→ Exercise objective
The answer must be an exact copy of the records, with every picture removed.

→ Material provided
-------------------------

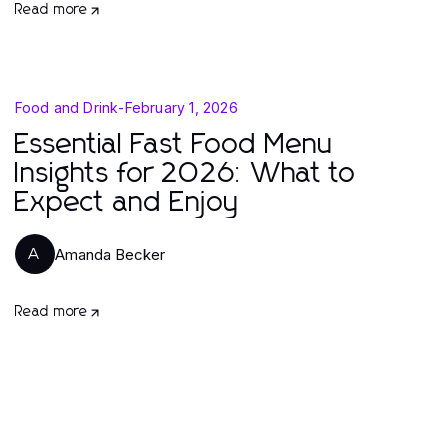
Read more
Food and Drink
-
February 1, 2026
Essential Fast Food Menu
Insights for 2026: What to
Expect and Enjoy
Amanda Becker
A
Read more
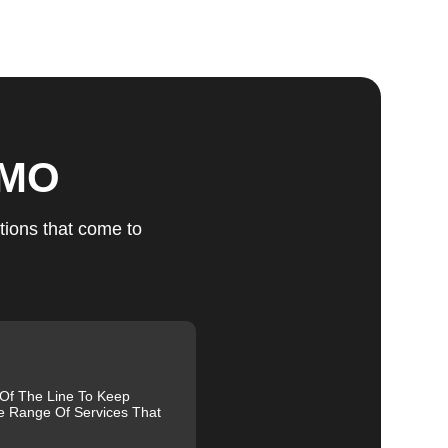
ts
 MO
u
tions that come to
fic
g
 Of The Line To Keep
e Range Of Services That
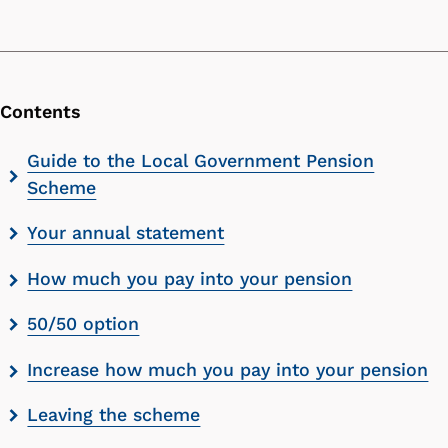
Contents
Skip
Guide to the Local Government Pension
contents
Scheme
list
Your annual statement
How much you pay into your pension
50/50 option
Increase how much you pay into your pension
Leaving the scheme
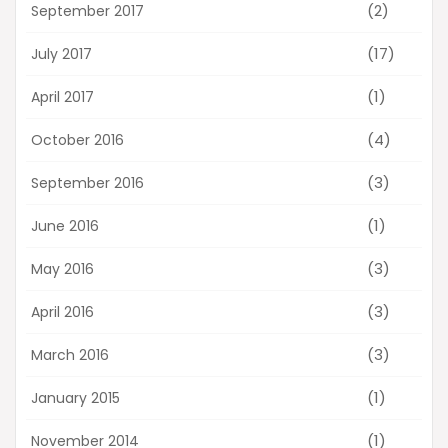
(2)
September 2017
(17)
July 2017
(1)
April 2017
(4)
October 2016
(3)
September 2016
(1)
June 2016
(3)
May 2016
(3)
April 2016
(3)
March 2016
(1)
January 2015
(1)
November 2014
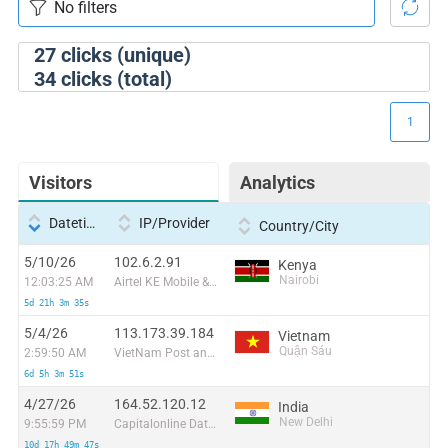
27
clicks (unique)
34
clicks (total)
1
Visitors
Analytics
Datetime
IP/Provider
Country/City
5/10/26
102.6.2.91
Kenya
Nairobi
12:03:25 AM
Airtel KE Mobile & Fixed Internet
5d 21h 3m 35s
5/4/26
113.173.39.184
Vietnam
Quận Sáu
2:59:50 AM
VietNam Post and Telecom Corporation
6d 5h 3m 51s
4/27/26
164.52.120.12
India
New Delhi
9:55:59 PM
Capitalonline Data Service (HK) Co
10d 17h 49m 47s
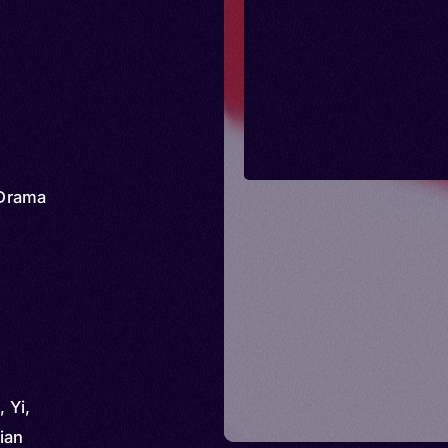
Drama
 Yi,
ian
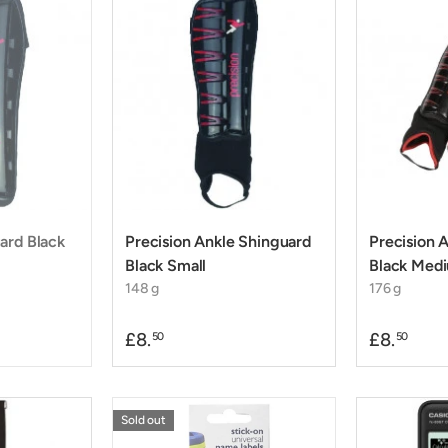
ard Black
Precision Ankle Shinguard
Precision 
Black Small
Black Med
148 g
176 g
£8.
£8.
50
50
Sold out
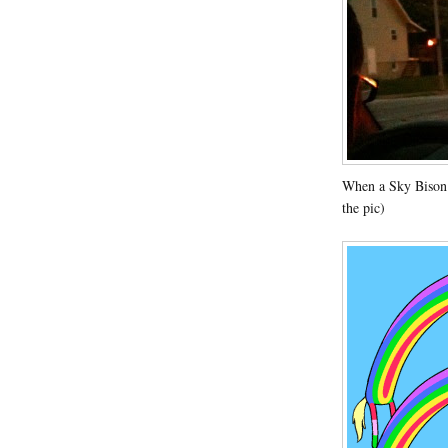
When a Sky Bison 
the pic)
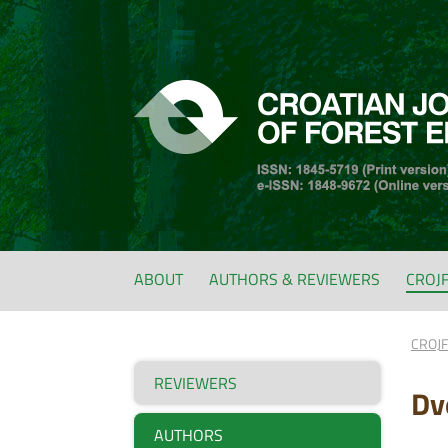
ABOUT
AUTHORS & REVIEWERS
CROJ
CROJ
REVIEWERS
Dvo
AUTHORS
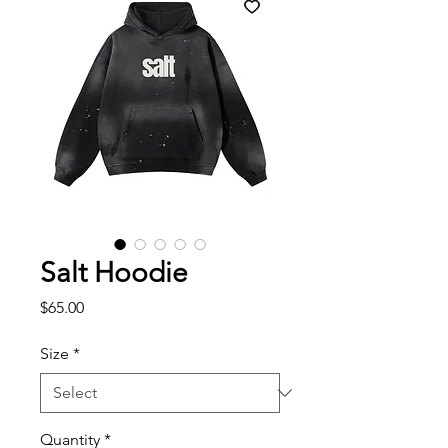
Salt Hoodie
Price
$65.00
Size
*
Quantity
*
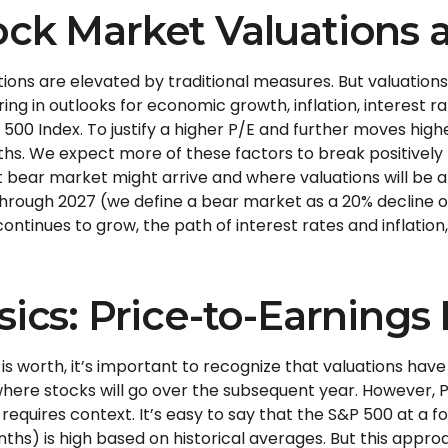
ck Market Valuations a
ons are elevated by traditional measures. But valuations
g in outlooks for economic growth, inflation, interest ra
&P 500 Index. To justify a higher P/E and further moves h
hs. We expect more of these factors to break positively t
bear market might arrive and where valuations will be at tha
 through 2027 (we define a bear market as a 20% decline 
inues to grow, the path of interest rates and inflation, 
sics: Price-to-Earnings 
is worth, it’s important to recognize that valuations hav
here stocks will go over the subsequent year. However, P/
t requires context. It’s easy to say that the S&P 500 at a
f
nths) is high based on historical averages. But this app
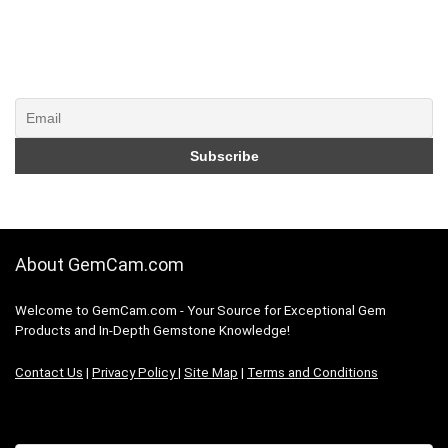
About GemCam.com
Welcome to GemCam.com - Your Source for Exceptional Gem
Products and In-Depth Gemstone Knowledge!
Contact Us
|
Privacy Policy
|
Site Map
|
Terms and Conditions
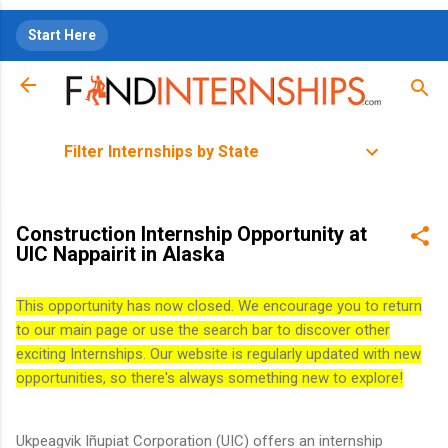
Skip to main content
Start Here
Filter Internships by State
Construction Internship Opportunity at
UIC Nappairit in Alaska
This opportunity has now closed. We encourage you to return
to our main page or use the search bar to discover other
exciting Internships. Our website is regularly updated with new
opportunities, so there's always something new to explore!
Ukpeagvik Iñupiat Corporation (UIC) offers an internship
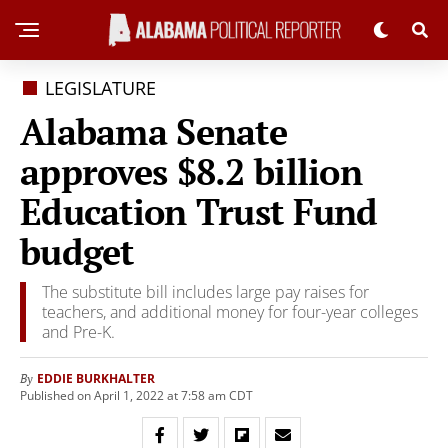
LEGISLATURE
Alabama Senate
approves $8.2 billion
Education Trust Fund
budget
The substitute bill includes large pay raises for
teachers, and additional money for four-year colleges
and Pre-K.
EDDIE BURKHALTER
By
Published on April 1, 2022 at 7:58 am CDT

-------------------------

→ Exercise result
Read more
Food and Drink
-
February 1, 2026
Essential Fast Food Menu
Insights for 2026: What to
Expect and Enjoy
Amanda Becker
A
Read more
ts
 MO
u
tions that come to
fic
g
 Of The Line To Keep
e Range Of Services That
Contents
Skip
Guide to the Local Government Pension
contents
Scheme
list
Your annual statement
How much you pay into your pension
50/50 option
Increase how much you pay into your pension
Leaving the scheme
(2)
September 2017
(17)
July 2017
(1)
April 2017
(4)
October 2016
(3)
September 2016
(1)
June 2016
(3)
May 2016
(3)
April 2016
(3)
March 2016
(1)
January 2015
(1)
November 2014
27
clicks (unique)
34
clicks (total)
1
Visitors
Analytics
Datetime
IP/Provider
Country/City
5/10/26
102.6.2.91
Kenya
Nairobi
12:03:25 AM
Airtel KE Mobile & Fixed Internet
5d 21h 3m 35s
5/4/26
113.173.39.184
Vietnam
Quận Sáu
2:59:50 AM
VietNam Post and Telecom Corporation
6d 5h 3m 51s
4/27/26
164.52.120.12
India
New Delhi
9:55:59 PM
Capitalonline Data Service (HK) Co
10d 17h 49m 47s
Drama
 Yi,
ian
ard Black
Precision Ankle Shinguard
Precision 
Black Small
Black Med
148 g
176 g
£8.
£8.
50
50
Sold out
When a Sky Bison 
the pic)
ABOUT
AUTHORS & REVIEWERS
CROJ
CROJ
REVIEWERS
Dvo
AUTHORS
Salt Hoodie
Price
$65.00
Size
*
Quantity
*
ck Market Valuations a
ons are elevated by traditional measures. But valuations
g in outlooks for economic growth, inflation, interest ra
&P 500 Index. To justify a higher P/E and further moves h
hs. We expect more of these factors to break positively t
bear market might arrive and where valuations will be at tha
 through 2027 (we define a bear market as a 20% decline 
inues to grow, the path of interest rates and inflation, 
sics: Price-to-Earnings 
is worth, it’s important to recognize that valuations hav
here stocks will go over the subsequent year. However, P/
t requires context. It’s easy to say that the S&P 500 at a
f
nths) is high based on historical averages. But this app
About GemCam.com
Welcome to GemCam.com - Your Source for Exceptional Gem
Products and In-Depth Gemstone Knowledge!
Contact Us
|
Privacy Policy
|
Site Map
|
Terms and Conditions
Skip to main content
Start Here
Filter Internships by State
Construction Internship Opportunity at
UIC Nappairit in Alaska
This opportunity has now closed. We encourage you to return
to our main page or use the search bar to discover other
exciting Internships. Our website is regularly updated with new
opportunities, so there's always something new to explore!
Ukpeagvik Iñupiat Corporation (UIC) offers an internship
LEGISLATURE
Alabama Senate
approves $8.2 billion
Education Trust Fund
budget
The substitute bill includes large pay raises for
teachers, and additional money for four-year colleges
and Pre-K.
EDDIE BURKHALTER
By
Published on April 1, 2022 at 7:58 am CDT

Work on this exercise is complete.